The TENDAI Study - Task shifting to treat depression and HIV medication nonadherence in low resource settings
For people living with HIV, taking antiretroviral medication as prescribed on time each day is critical for viral suppression and survival. However, there are many barriers to good adherence and one of the most impactful is depression. Worldwide, depression is twice as common in those living with HIV as in those not infected with this virus. A particular obstacle to depression in low-resource settings is the lack of mental health specialists and treatments. However, there is a well-established infrastructure for HIV care in sub-Saharan Africa which could provide an excellent platform to integrate mental health care, building on the skills of existing HIV care staff.
The TENDAI study is a clinical trial which aims to demonstrate how people living with HIV can achieve viral suppression through better approaches to adherence counselling, and through improving mental health. Problem-solving therapy for adherence and depression (PST-AD), is delivered over six weekly sessions. It has a motivational approach and teaches people to become good problem solvers and to apply these skills to their barriers to adherence and to improve their ability to cope with stressful life experiences. The intervention prioritises task-shifting, with existing counsellors and nurses as interventionists trained specifically in the intervention.

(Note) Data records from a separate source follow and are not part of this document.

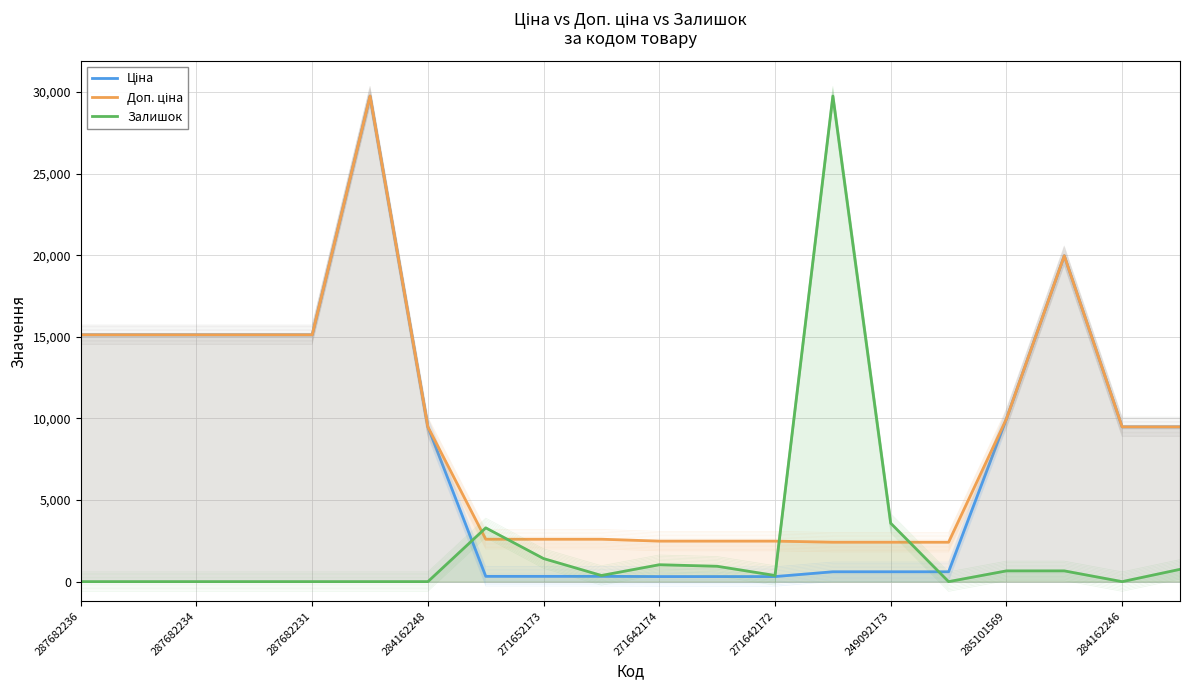

Reading right to left, what are all the values shown in this chart?

Ціна: 9480.1	9480.1	19964.2	9975.0	603.7	603.7	603.7	310.3	310.3	310.3	324.8	324.8	324.8	9480.1	29747.2	15120.0	15120.0	15120.0	15120.0	15120.0
Доп. ціна: 9480.1	9480.1	19964.2	9975.0	2414.8	2414.8	2414.8	2482.4	2482.4	2482.4	2598.3	2598.3	2598.3	9480.1	29747.2	15120.0	15120.0	15120.0	15120.0	15120.0
Залишок: 753.1	0.0	659.0	659.0	0.0	3577.2	29747.3	376.5	941.4	1035.5	376.5	1412.1	3294.8	0.0	0.0	0.0	0.0	0.0	0.0	0.0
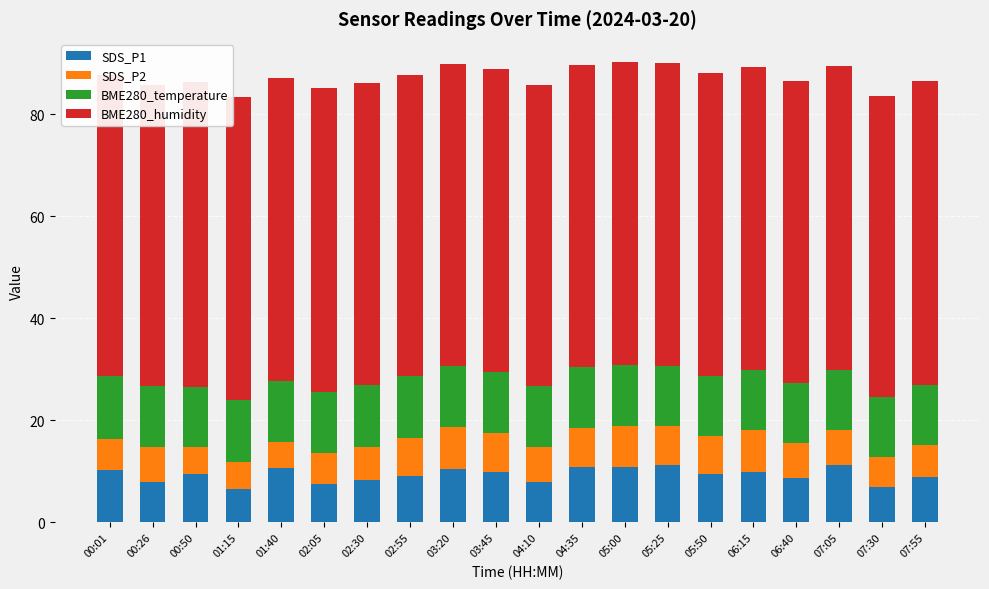

What are all the series names shown in the legend?

SDS_P1, SDS_P2, BME280_temperature, BME280_humidity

If successful, TENDAI could make a critical difference to the health, quality of life, and survival of people managing the challenges of HIV treatment in Zimbabwe, and potentially other countries in sub-Saharan Africa.
The team’s work is already having policy impact, being included in the December 2018 Joint United Nations Programme on HIV/AIDS (UNAIDS) report about HIV and mental well-being. TENDAI research was mentioned in the context of the UNAIDS 90-90-90 goals which aim to bring an end to the global AIDS epidemic by 2030. TENDAI is also highly relevant to the fourth “90”; improving the quality of life for people living with HIV.
‘TENDAI is an excellent opportunity for collaboration between the Zimbabwe Ministry of Health and Child Care and researchers from different backgrounds, to explore and find interventions that are context-relevant to address depression and poor adherence for those with HIV who are virally non-suppressed’; Dr Tsitsi Apollo, Deputy Director AIDS and TB Unit, Ministry of Health Zimbabwe.